Воробей вновь, как миниатюрная люсторка, повисел над его столом. И чулюкнул как раз в тот момент, когда Николай Арефьич с ритуальным благоговением бросил щепоть на лоб. И уже в момент касания пальцев лба, словно устыдившись невольного свидетеля, изменил значение жеста на легкомысленный, даже юмористичный, и он получился небрежным, размашисто-разухабистым, похожим на тот, каким солят голевую похлебку.
Но все же осенение крестным знаменем произошло, и потолок не рухнул, и пол не провалился, и портрет Ленина не покоробило, хотя и снят он был для того, чтобы заменить раму, в которую тот был вздет, и даже под окном обкома не столкнулись троллейбус с автобусом.
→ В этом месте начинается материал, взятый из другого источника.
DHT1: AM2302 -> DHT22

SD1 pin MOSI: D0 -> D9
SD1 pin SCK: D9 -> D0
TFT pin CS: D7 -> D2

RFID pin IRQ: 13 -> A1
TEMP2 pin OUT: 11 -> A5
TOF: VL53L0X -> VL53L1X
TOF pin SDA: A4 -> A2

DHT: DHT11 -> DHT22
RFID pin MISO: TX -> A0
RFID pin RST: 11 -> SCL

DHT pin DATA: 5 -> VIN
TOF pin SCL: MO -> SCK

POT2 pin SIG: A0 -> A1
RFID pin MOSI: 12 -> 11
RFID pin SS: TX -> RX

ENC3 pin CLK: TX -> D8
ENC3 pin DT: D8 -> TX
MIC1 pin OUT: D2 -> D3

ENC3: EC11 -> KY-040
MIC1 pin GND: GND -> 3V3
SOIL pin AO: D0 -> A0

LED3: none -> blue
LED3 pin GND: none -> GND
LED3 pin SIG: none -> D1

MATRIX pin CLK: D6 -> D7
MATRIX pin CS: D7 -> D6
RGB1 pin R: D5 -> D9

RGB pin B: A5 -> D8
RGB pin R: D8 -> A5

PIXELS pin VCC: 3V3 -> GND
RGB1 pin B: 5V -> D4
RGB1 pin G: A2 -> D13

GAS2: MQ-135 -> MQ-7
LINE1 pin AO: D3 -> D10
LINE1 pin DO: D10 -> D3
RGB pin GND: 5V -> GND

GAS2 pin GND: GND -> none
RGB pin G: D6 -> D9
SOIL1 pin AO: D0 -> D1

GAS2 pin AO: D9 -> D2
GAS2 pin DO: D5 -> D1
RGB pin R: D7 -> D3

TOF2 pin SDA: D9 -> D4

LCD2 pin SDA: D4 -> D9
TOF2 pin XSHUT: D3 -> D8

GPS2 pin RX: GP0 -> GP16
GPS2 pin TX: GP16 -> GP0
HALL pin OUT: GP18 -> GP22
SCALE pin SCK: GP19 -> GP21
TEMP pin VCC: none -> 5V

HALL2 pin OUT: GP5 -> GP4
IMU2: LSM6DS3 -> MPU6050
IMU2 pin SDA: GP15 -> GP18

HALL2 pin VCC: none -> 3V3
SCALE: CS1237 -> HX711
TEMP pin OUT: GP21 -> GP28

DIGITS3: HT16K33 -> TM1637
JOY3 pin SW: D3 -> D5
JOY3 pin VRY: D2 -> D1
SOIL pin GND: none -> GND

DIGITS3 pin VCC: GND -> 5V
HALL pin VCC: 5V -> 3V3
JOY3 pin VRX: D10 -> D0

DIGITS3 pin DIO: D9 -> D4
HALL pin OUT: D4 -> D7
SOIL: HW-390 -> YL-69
Он опять схватил со стола пистолет: рубчатая рукоять привычно впаяласъ в ладонь, хотя он и не очень часто баловал, ее оружием. Но прежняя решимость уже прошла. От нее осталась только обещанная горячность. А душа уже отпылала. И слабая тлелость еще стояла где-то в подложечной глуби организма. Алифашкин воздел глаза на портрет Горбачева. Но тот был прибранно-прилизан, как горница в ожидании знатных гостей. Даже родимое пятно было выведено химической старательностью подхалимствующего фотографа. И неожиданно вспомнилось давнее пророчество цыганки, над которым он простодушно посмеялся: что-де придет Михаил Восьмой и ввернет народ в страдания, а страну в разор девятой причудой советской власти. Николай Арефьич не посчитал, был ли восьмым правителем Горбачев или нет, а вот «этапы большого пути» согласовались с цифрой, названной цыганкой. Пришло на память ему и еще одно. Приехала к ним «в погостёшее», как сама об этом сказала, предстолетняя бабка, родственница жены, и в первый же вечер, когда включили телевизор, чинно усевшись перед экраном, произнесла:
– Я вообще-то себя этими бесовскими гляделками не занимаю, а вот перед смертью хочу на нового царя поглядеть. Уж больно его по радио хвалят да славят, как невесту на выданье.